Uma das coisas bacanas do Confissões de uma mente perigosa, é acompanhar como se deu a criação - além do conceito - do formato de programas do tipo namoro da tv e os shows de calouros, com sua preferência mórbida [mas, ainda que digam o contrário os politicamente corretos, divertida bragarái] pelas pessoas com sede de aparição e nenhum tipo de talento evidente, principalmente nas cantorias e danças que costumam apresentar em programas como este. Silvio Santos vem a ser, então, discípulo fiel do tal de Chuck Barris, criador destas perólas da sandice, e o retratado no filme.

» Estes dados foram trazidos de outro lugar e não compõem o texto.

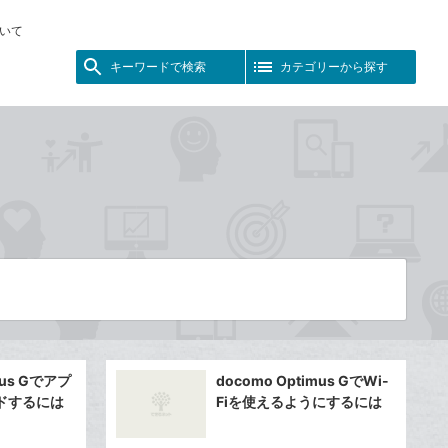
いて
キーワードで検索
カテゴリーから探す
mus Gでアプ
docomo Optimus GでWi-
ドするには
Fiを使えるようにするには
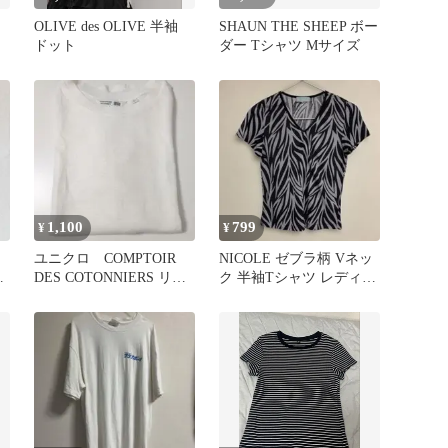
OLIVE des OLIVE 半袖
SHAUN THE SHEEP ボー
ドット
ダー Tシャツ Mサイズ
1,100
799
¥
¥
ユニクロ COMPTOIR
NICOLE ゼブラ柄 Vネッ
白
DES COTONNIERS リネ
ク 半袖Tシャツ レディー
サ
ンクルーネックT
ス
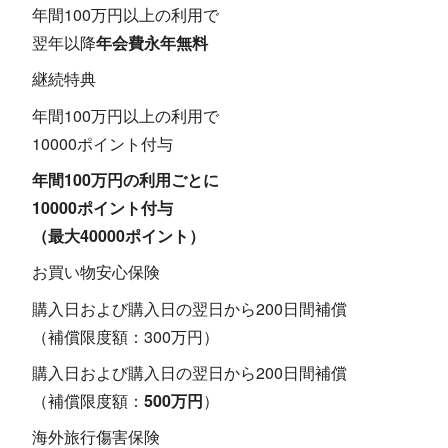
年間100万円以上の利用で
翌年以降
年会費永年無料
継続特典
年間100万円以上の利用で
10000ポイント付与
年間100万円の利用ごとに
10000ポイント付与
（最大40000ポイント）
お買い物安心保険
購入日および購入日の翌日から200日間補償
（補償限度額：300万円）
購入日および購入日の翌日から200日間補償
（補償限度額：
500万円
）
海外旅行傷害保険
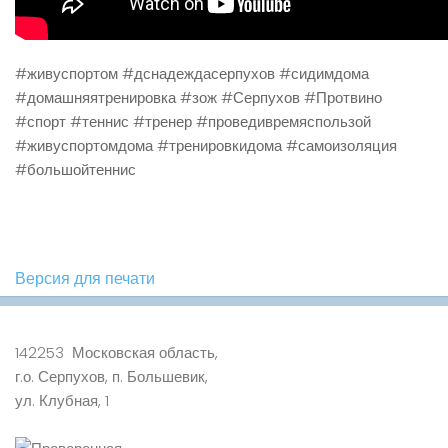
#живуспортом #дснадеждасерпухов #сидимдома
#домашняятренировка #зож #Серпухов #Протвино
#спорт #теннис #тренер #проведивремяспользой
#живуспортомдома #тренировкидома #самоизоляция
#большойтеннис
Версия для печати
142253 Московская область,
г.о. Серпухов, п. Большевик,
ул. Клубная, 1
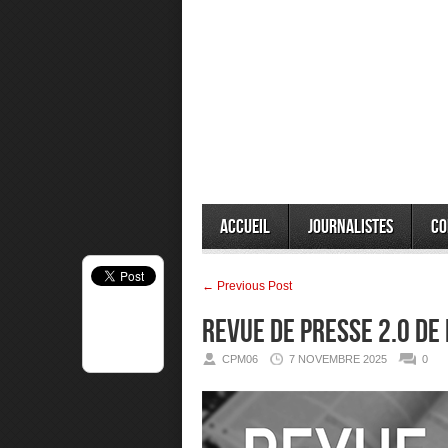
Accueil
Journalistes
Co
← Previous Post
Revue de presse 2.0 de
CPM06
7 NOVEMBRE 2025
0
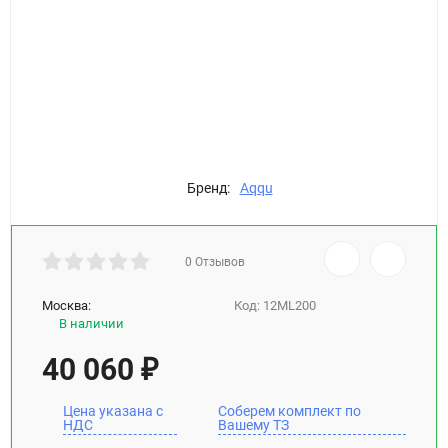
Бренд:
Aqqu
0 Отзывов
Москва:
Код:
12ML200
В наличии
40 060
₽
Цена указана с
Соберем комплект по
НДС
Вашему ТЗ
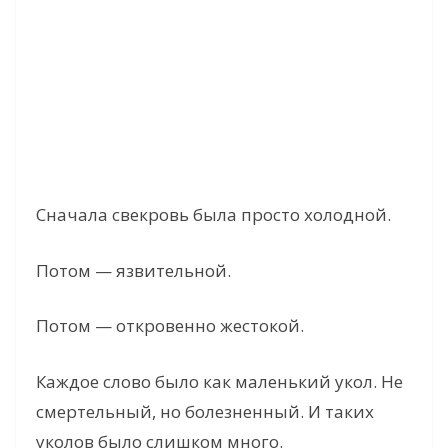
Сначала свекровь была просто холодной.
Потом — язвительной.
Потом — откровенно жестокой.
Каждое слово было как маленький укол. Не
смертельный, но болезненный. И таких
уколов было слишком много.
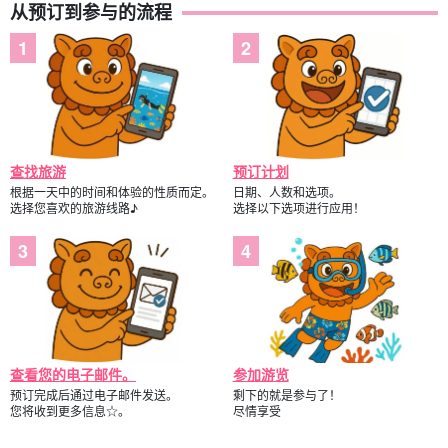
从预订到参与的流程
查找旅游
预订计划
根据一天中的时间和体验的性质而定。
日期、人数和选项。
选择您喜欢的旅游线路♪
选择以下选项进行应用！
查看您的电子邮件。
参加游览
预订完成后通过电子邮件发送。
剩下的就是参与了！
您将收到更多信息☆。
尽情享受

Este é um dos pontos interessantes no filme, é lógico, porque o fato principal é que George Clooney surpreende com uma ótima direção, principalmente de atores, e uma discreta aparição, como convém a um bom ator-diretor. Eu, que não tinha visto nada com Sam Rockwell, me surpreendi com seu talento. O negócio é que ele me lembra muitas vezes Benicio Del Toro, na atuação e algumas vezes, fisicamente. Pena que o filme não tenha feito muito sucesso nos Estados Unidos - aqui deve fazer, infelizmente, ainda menos. Biografias, ainda que roteirizadas por talentos como Charlie Kaufman sempre são complicadas; quando muito específicas, então, se tratando de personalidade da televisão americana, acho que dificulta ainda mais sua aceitação em outros países. É do tipo de filminho que vai se tornar cult, tal qual o [semelhante em alguns momentos] Quiz Show.